> **Domande da svolgere**:
- 1) Nel testo su Trevi, riassumi in forma di elenco il paragrafo che comincia con "Il borgo, adagiato", senza perdere i fatti principali.
- 2) Elenca tutti i monti, le valli e i fiumi che il testo su Trevi nomina.

┌─ Estratto

Trevi

Il borgo a chiocciola che ispirò Giacomo Leopardi

Trevi

 

Situato tra Foligno e Spoleto, nel cuore dell’Umbria, il piccolo borgo di Trevi offre il suo secolare spettacolo a chiunque passi per la Via Flaminia sottostante.

Il borgo, adagiato sulle pendici di un colle, si affaccia sulla Valle Spoletana dominandola dall’alto.
A fare da antichi guardiani alle sue spalle, i due monti Serano e Brunette, mentre sconfinati uliveti e rigogliosi alberi accerchiano le colline e le alture tutt’attorno fino al piano, dove scorre placidamente il limpido fiume Clitunno.

Anche il celebre poeta Giacomo Leopardi durante uno dei suoi viaggi verso Roma, fu rapito dall’ammaliante spettacolo di Trevi, e come la musa inebria l’artista di emozioni e sensazioni, così anche Trevi ispirò i versi del poeta, che la descrisse ammirato definendola “uno scenario di tetti librati in aria” ed “un incantesimo per il viandante che passa”.

└─
┌─ Record estratti

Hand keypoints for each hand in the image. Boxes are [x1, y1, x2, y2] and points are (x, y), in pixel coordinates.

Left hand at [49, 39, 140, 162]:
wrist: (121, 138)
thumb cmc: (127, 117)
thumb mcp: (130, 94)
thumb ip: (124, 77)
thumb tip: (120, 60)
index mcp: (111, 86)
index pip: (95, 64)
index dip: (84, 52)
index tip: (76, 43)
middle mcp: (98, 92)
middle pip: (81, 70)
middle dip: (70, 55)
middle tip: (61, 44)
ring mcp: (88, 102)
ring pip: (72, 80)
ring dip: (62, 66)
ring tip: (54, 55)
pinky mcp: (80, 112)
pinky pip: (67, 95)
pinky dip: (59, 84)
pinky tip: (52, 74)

└─

> **Risposte date**:
- 1)
- Trevi sorge sul fianco di un colle e domina dall'alto la Valle Spoletana.
- Alle sue spalle si alzano i monti Serano e Brunette.
- Uliveti e alberi coprono colline e alture fino alla pianura.
- In pianura scorre il fiume Clitunno.

- 2)
- Valle Spoletana
- monte Serano
- monte Brunette
- fiume Clitunno